Sen. Conrad Burns (R-Mont.) is sympathetic to the states' plight. “Many of our states are cash-strapped,” Burns said in an interview. “They think if they can delay certain expenditures, they might be able to get through the year.”

Nevertheless, Burns intends to punish states that don't use E911 funds for their intended purpose by making them ineligible for future federal E911 grants. He has co-sponsored legislation with Sen. Hillary Clinton (D-N.Y.) that will do just that. Burns said the bill has strong bipartisan support, though it could take weeks — or several months — to reach the Senate floor.

“The states have to understand that public safety is more important than roads,” Burns said.

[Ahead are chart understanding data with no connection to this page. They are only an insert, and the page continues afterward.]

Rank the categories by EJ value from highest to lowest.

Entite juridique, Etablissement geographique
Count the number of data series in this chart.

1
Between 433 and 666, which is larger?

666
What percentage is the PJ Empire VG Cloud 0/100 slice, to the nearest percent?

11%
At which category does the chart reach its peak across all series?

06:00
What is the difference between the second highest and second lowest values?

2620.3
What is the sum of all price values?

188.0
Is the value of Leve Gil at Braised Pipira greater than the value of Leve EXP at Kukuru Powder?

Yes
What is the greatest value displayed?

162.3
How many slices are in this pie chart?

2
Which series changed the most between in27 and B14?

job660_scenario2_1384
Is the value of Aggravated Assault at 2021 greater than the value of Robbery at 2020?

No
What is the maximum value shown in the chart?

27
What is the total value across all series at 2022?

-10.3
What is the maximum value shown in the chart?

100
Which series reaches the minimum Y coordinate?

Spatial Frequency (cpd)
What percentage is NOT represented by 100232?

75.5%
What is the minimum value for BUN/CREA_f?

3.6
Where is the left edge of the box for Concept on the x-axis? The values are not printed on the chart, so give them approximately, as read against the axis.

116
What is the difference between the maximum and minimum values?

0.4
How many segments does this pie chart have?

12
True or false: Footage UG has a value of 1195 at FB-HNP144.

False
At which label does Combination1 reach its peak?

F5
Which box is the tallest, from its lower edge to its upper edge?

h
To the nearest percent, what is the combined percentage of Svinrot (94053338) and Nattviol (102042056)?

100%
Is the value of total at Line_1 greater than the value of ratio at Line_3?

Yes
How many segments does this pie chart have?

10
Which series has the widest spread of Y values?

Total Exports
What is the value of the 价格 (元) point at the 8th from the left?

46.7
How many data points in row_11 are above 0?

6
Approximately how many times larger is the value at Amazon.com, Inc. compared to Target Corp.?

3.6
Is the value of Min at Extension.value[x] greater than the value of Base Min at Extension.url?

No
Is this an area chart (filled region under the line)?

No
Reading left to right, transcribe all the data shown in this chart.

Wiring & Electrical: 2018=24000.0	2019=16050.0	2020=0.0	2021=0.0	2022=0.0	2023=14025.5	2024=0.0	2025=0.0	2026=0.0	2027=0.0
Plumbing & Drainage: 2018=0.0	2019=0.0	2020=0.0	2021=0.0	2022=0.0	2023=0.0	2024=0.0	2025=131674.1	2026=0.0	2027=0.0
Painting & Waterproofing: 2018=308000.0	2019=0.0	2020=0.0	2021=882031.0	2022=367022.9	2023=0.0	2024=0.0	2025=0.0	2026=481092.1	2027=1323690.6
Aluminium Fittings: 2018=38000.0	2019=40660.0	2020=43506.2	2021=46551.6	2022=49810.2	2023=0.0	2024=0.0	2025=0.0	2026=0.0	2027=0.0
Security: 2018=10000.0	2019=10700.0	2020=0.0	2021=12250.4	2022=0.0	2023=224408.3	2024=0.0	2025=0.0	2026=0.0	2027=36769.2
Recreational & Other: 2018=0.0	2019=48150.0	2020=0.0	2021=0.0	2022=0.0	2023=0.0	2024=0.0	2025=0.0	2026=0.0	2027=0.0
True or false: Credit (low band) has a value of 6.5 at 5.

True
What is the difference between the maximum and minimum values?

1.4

Koon hopes they hurry. He's worried the New York State Police has its eye on $100 million in E911 grants that the New York State Dormitory Authority soon will be doling out. Grant applications are due April 1. The debt service on the grants — which must be used for capital expenditures, according to Hoffman — theoretically would be retired by funds collected from the E911 surcharge.

Last year, the state legislature put language in the budget that prevented the state police from qualifying for grants, despite operating 21 of the state's PSAPs. However, Pataki has inserted language in this year's budget — which has yet to be approved — that would allow the state to “share the costs” of operating PSAPs with municipalities, Hoffman said.

Koon believes Pataki is trying to create a loophole that would enable the state police to get its hands on money that the Assembly doesn't want it to have.

“They're trying to go through the backdoor, and that's absolutely wrong.”